▶ [SET OF TASKS]:
A - In the Pbp@NiO text, what average thickness is reported for the NiO nanoplates?
B - Name every substance that the Pbp@NiO text says facilitates the radical cation polymerization of benzopyrrole.
C - Extend the Pbp@NiO text, starting with the next sentence after its last one.

▶ [SOURCE DOCUMENT]:
3. Results and Discussion

3.1. Proposed Growth Mechanism of Pbp@NiO

The synthesis of Pbp@NiO is displayed in Scheme 1. The in-situ oxidation involves a radical cation polymerization of benzopyrrole facilitated by ammonium persulfate, H2SO4, DBSA, and NiO. The uniform structural growth of Pbp@NiO is supported by the DBSA. It is presumed that benzopyrrole neutral molecules undergo successive oxidation by ammonium persulfate, producing benzopyrrole radical cations. These radical cations undergo sequential addition/coupling at the C-2 and C-3 positions of benzopyrrole along with the removal of protons to produce Pbp. Subsequently, the doping process occurs simultaneously during the polymer chain formation. The negatively charged HSO4- and DBSA-anion dopant ions are attached at the protonated nitrogen atoms of the growing oxidized polymer chain to balance the charge. Simultaneously, the electrostatic charges of the Pbp cause the integration of NiO. In this way, a number of doping anions and NiO are simultaneously incorporated into the Pbp matrix.

3.2. Analysis of the Physico-Chemical Properties of Pbp@NiO

The morphology of active materials for supercapacitor applications strongly correlates with the electrochemical properties. Hollow nanostructures are desired, due to the large effective electrochemical surface and efficient fast transport processes inside the electrode. Figure 1a–d show SEM images of NiO and the synthesized Pbp@NiO nanocomposites.
NiO consists of numerous nanoplate-like structures with uneven morphological features (Figure 1a). It can be seen that the nanoplates of irregular shape are stacked together, leaving some micropores on the surface. Pbp@NiO0.1 consists of a collection of particles of various sizes and shapes in the mid-micro to millimeter scale, partially enclosing microporous vacancies (Figure 1b). The same is found for Pbp@NiO0.3, consisting of macroporous surface structure with particle sizes in the micrometer range but no vacancies (Figure 1d). In contrast, Pbp@NiO0.2 shows intertwined and uniformly shaped nanostructured fibers of different sizes forming a hollow structure (Figure 1c). This suggests that the amount of NiO nanoparticles exerts a direct influence on the structure of the polymer matrix, with an optimum for Pbp@NiO0.2. It is expected that the interconnected nanostructured morphology of Pbp@NiO0.2 enhances electron transport along the polymer chain. The vacancies also allow ionic interaction throughout the material and with the electrolyte. Furthermore, Nano Measurer 1.2.5 was used to determine the diameter of the cross-section of the nanofibers to obtain an estimate of the size distribution. Fifty random features from Figure 1a,c were selected and measured. Figure 1e displays the NiO nanoplates’ thickness distribution ranging between 18.6 nm and 65.1 nm with an average thickness of 32.6 nm. Similarly, a size distribution between 15.6 nm and 50.9 nm with a mean diameter size of 31.0 nm was obtained for Pbp@NiO0.2 (Figure 1f). The structure suggests that high specific capacity, energy retention capacity, and cycling stability can be achieved by allowing easy entry and exit of ions during the redox process [13,27,36].

▶ [DATA TO EXAMINE]:
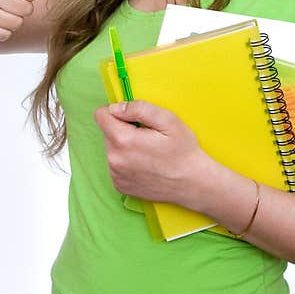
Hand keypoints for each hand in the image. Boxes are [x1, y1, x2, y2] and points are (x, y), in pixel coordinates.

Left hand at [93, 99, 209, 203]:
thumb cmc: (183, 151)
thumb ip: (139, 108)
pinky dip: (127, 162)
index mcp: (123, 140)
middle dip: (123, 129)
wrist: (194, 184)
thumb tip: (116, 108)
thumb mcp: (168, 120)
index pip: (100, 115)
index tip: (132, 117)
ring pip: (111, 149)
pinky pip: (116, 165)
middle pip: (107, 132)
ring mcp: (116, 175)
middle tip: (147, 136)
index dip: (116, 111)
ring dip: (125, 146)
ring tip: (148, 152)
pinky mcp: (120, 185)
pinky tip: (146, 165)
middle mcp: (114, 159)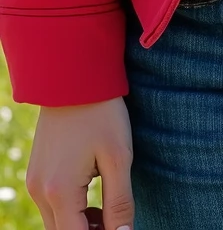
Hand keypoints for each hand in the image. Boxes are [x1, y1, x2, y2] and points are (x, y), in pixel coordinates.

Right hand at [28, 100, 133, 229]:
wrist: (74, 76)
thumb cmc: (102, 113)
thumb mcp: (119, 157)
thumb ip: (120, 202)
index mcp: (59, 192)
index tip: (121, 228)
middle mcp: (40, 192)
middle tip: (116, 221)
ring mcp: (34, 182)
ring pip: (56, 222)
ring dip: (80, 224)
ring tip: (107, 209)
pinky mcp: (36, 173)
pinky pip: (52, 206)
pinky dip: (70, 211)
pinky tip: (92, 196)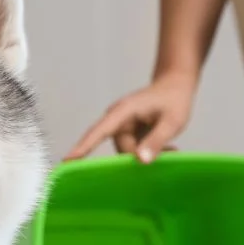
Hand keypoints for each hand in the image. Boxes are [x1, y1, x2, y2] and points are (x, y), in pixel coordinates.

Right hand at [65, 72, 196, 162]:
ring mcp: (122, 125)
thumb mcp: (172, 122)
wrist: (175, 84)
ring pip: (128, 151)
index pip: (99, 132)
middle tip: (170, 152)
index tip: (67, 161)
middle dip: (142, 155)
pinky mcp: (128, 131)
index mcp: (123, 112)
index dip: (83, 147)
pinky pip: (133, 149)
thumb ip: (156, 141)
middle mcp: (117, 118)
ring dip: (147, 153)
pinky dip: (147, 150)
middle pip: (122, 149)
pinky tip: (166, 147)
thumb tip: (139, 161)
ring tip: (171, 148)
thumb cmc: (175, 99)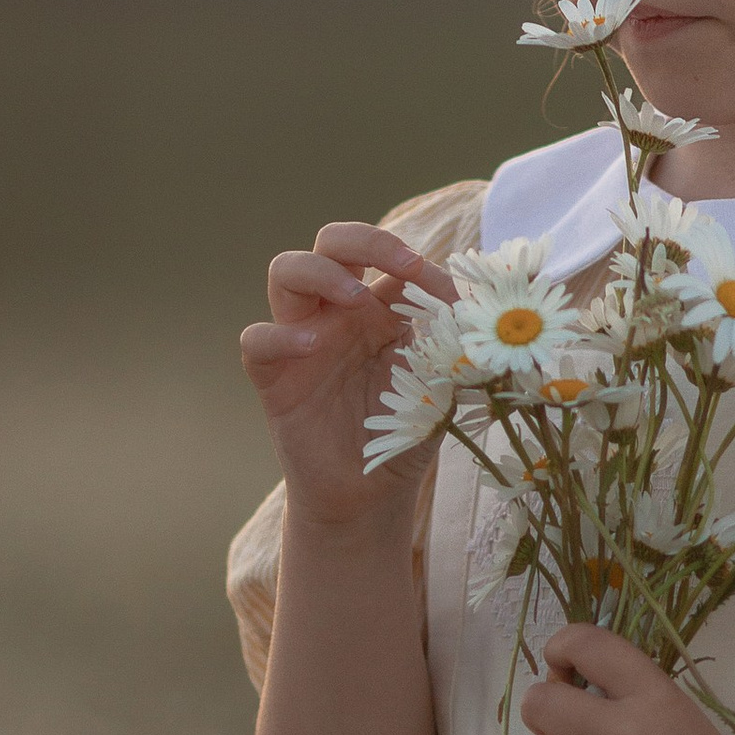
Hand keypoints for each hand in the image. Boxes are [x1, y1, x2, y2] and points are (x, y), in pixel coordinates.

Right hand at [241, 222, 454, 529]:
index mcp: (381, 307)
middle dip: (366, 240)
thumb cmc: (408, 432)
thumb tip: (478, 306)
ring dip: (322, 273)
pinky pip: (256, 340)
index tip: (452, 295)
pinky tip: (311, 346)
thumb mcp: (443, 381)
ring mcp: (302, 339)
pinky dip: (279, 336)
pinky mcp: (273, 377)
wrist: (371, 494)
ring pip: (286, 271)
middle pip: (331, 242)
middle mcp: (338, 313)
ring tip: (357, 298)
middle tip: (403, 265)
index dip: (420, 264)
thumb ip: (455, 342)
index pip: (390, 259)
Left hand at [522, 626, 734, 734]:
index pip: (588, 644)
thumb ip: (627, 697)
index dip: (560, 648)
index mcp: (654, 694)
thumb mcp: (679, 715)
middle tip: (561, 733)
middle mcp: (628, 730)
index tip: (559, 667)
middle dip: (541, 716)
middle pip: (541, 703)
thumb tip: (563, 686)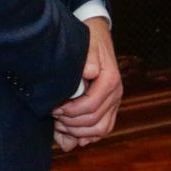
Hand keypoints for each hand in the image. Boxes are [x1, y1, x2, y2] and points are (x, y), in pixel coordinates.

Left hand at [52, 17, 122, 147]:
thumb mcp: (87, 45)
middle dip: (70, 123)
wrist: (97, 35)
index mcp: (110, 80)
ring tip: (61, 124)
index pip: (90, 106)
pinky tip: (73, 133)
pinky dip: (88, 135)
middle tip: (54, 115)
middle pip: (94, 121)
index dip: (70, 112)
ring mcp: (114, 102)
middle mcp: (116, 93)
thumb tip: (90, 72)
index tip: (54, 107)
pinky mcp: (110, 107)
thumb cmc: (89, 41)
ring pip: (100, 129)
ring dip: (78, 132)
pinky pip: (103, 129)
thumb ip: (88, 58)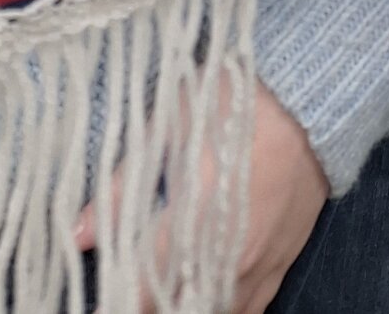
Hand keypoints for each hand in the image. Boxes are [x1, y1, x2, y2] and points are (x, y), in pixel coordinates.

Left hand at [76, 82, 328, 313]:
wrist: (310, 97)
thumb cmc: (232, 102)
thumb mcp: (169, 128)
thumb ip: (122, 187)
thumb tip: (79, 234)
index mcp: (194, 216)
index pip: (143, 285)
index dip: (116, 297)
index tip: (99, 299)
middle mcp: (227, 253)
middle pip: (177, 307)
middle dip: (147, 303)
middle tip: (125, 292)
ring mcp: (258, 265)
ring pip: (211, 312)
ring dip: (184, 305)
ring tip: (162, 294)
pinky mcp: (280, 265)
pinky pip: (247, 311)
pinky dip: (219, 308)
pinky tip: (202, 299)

--

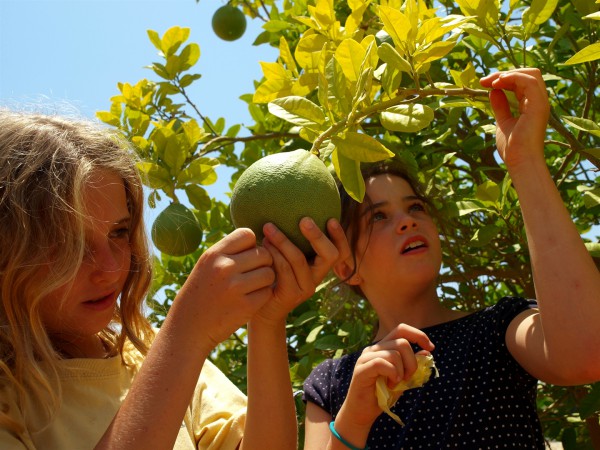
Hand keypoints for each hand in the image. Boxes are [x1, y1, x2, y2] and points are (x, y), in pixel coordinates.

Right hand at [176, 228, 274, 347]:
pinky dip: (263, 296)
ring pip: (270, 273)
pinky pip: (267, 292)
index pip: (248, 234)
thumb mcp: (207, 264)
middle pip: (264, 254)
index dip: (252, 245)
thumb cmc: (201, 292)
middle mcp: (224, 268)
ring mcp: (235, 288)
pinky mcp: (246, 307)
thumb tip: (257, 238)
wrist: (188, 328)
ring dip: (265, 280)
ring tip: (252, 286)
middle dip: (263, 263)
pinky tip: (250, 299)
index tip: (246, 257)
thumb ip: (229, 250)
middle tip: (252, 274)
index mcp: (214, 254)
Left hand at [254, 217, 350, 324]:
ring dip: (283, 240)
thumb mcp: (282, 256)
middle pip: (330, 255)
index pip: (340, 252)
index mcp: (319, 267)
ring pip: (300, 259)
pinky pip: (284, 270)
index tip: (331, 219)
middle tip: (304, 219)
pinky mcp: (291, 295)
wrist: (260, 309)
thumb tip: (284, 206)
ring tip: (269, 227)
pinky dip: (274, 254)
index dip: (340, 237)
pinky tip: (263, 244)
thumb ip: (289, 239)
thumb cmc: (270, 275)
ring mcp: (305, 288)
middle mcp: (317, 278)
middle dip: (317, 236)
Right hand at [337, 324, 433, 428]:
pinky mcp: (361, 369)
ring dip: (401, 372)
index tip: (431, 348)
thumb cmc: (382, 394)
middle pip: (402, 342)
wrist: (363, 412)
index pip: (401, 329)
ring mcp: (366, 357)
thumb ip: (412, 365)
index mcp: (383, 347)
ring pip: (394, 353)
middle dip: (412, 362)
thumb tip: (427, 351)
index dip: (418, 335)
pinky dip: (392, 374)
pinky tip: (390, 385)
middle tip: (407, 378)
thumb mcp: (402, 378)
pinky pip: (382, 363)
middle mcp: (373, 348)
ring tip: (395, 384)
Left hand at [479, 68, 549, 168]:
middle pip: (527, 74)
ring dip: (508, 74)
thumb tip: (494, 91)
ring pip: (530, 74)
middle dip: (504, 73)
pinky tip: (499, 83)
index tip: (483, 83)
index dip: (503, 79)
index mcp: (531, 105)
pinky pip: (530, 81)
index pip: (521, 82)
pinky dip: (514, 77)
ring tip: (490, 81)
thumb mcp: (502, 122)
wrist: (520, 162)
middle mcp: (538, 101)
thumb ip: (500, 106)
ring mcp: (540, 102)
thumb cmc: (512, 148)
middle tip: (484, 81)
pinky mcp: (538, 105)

* * *

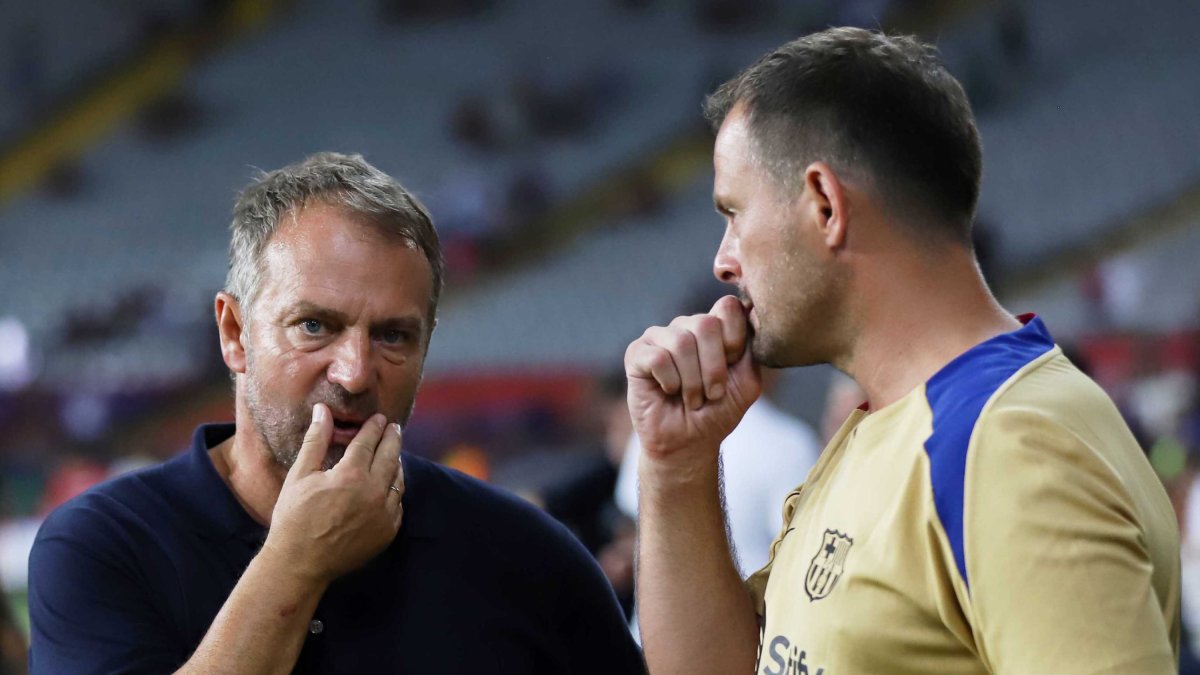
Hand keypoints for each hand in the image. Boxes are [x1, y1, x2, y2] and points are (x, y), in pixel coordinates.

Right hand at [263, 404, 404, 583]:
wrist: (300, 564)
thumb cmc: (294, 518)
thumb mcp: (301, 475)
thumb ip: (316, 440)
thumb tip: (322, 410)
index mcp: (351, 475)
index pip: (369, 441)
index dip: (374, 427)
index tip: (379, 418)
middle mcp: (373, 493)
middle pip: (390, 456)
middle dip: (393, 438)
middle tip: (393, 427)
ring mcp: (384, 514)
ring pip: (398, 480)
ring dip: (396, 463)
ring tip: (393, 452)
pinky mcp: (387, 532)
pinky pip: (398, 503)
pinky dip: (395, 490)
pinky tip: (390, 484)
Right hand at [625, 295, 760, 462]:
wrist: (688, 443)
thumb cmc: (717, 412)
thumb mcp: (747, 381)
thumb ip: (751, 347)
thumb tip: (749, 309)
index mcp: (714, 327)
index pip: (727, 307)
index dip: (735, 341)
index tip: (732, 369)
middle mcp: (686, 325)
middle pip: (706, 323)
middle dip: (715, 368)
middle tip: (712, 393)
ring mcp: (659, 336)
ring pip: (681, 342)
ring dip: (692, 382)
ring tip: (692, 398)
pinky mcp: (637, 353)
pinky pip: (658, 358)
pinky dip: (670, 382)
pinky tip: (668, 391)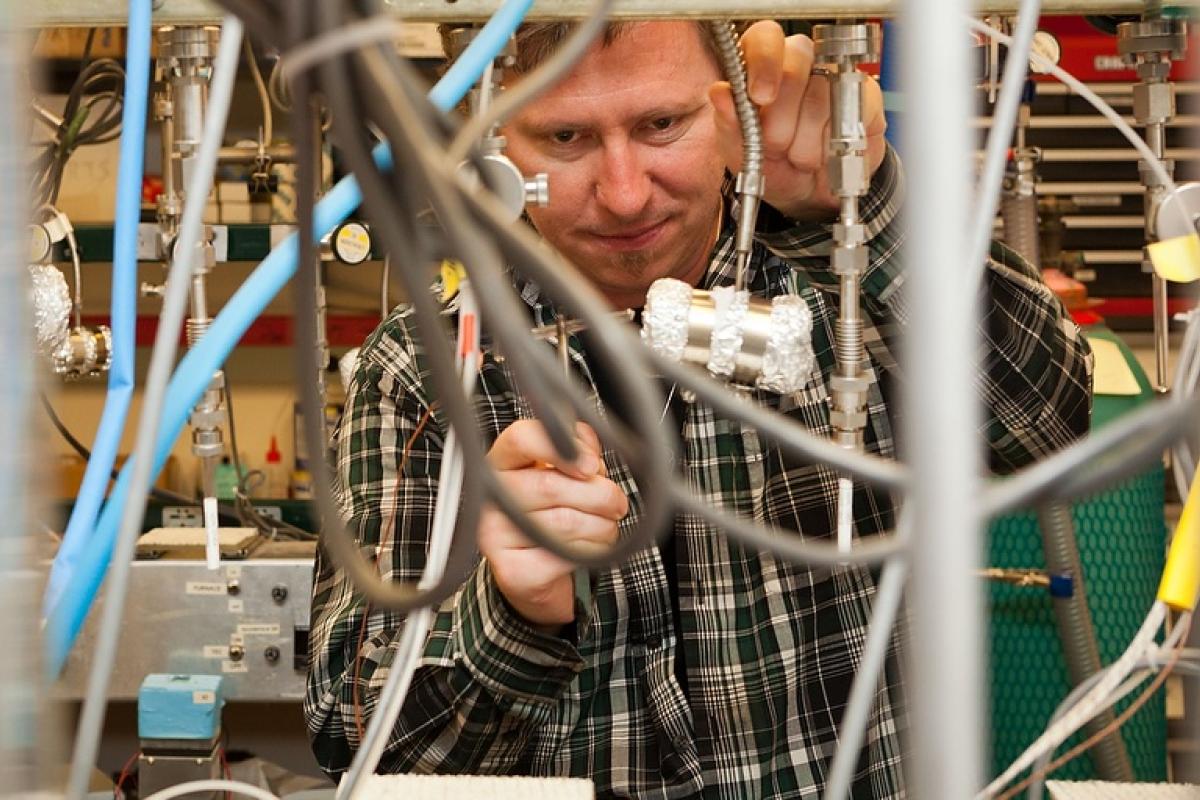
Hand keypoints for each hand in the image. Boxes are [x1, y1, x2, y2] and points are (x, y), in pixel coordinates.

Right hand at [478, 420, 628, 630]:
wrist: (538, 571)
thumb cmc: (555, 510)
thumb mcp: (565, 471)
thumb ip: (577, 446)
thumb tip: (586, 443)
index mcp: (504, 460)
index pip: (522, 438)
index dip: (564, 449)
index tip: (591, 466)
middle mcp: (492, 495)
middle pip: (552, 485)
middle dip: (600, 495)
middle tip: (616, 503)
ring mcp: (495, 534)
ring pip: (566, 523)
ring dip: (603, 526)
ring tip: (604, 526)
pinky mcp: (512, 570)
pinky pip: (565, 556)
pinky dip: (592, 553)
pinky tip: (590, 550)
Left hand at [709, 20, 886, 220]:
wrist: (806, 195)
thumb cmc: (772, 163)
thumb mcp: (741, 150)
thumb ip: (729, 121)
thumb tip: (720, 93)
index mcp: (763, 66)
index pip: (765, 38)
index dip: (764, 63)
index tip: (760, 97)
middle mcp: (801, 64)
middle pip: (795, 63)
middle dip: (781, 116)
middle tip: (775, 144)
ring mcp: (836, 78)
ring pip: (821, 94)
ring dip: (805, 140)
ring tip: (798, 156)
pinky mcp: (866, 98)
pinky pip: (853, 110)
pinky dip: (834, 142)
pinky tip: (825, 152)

▶ [RESPONSES BY TASK]:
A - 32.6 nm

B - Ammonium persulfate, H2SO4, DBSA, and NiO

C -
In addition, the elemental composition and its distribution in the structure of the Pbp@NiO nanocomposite were investigated by EDX analysis. The EDX spectra and phase assignment are shown in the Supplementary Materials (pages S2–S4). The presence of Ni together with C, N, O, and S elements in the EDX spectra shows the successful incorporation of NiO together with DBSA and H2SO4 into the Pbp backbone of each nanocomposite. About 84% of the material consists of doped Pbp, of which about 4% is dopant, and the remaining 16% can be attributed to NiO in the Pbp@NiO0.2. Further, EDX mapping shows a uniform and even distribution of Ni in each sample along with N, O, C, and S throughout the polymer (see Supplementary Materials (page S5)). Thus, it can be suggested that NiO is clearly and homogeneously distributed. This is another potent evidence of the NiO integration with the Pbp.
FTIR spectroscopy was carried out in order to acquire evidence regarding structural variations in the polymer after NiO incorporation in Pbp. The FTIR spectrum of pure Pbp and the Pbp@NiO0.2 composite is presented in Figure 2a.
All representative bands of Pbp are visible in the spectrum of Pbp@NiO0.2, with a shift towards longer wavenumbers compared to simple Pbp. The N-H stretching band at 3167 cm−1 and 1559 cm−1, observed in pure Pbp, is shifted to 3209 cm−1 and 1570 cm−1. From this, it can be concluded that monomeric bonding does not occur at the amine [37,38]. Compared to the pure Pbp, there is a broadening of the N-H stretching vibration with the incorporation of NiO, suggesting a coordinative donor interaction (N → Ni) between NH and NiO [39,40,41,42,43]. Besides, the bands attributed to S = O (1006 cm−1) and C-H stretching of the benzene ring of DBSA (1030 cm−1), HSO4−1 of H2SO4 (1168 cm−1), and C-N vibration overlapped to give shoulder bands and a strong peak stretching at 1078 cm−1. The observations confirm a strong association of NiO within the Pbp. Besides, the peak situated at 616 cm−1 corresponds to the existence of stretching of Ni-O, indicating its successful incorporation in the Pbp@NiO0.2 hybrid. The literature reports nickel oxides peaks in the range of 450 to 700 cm−1 [44].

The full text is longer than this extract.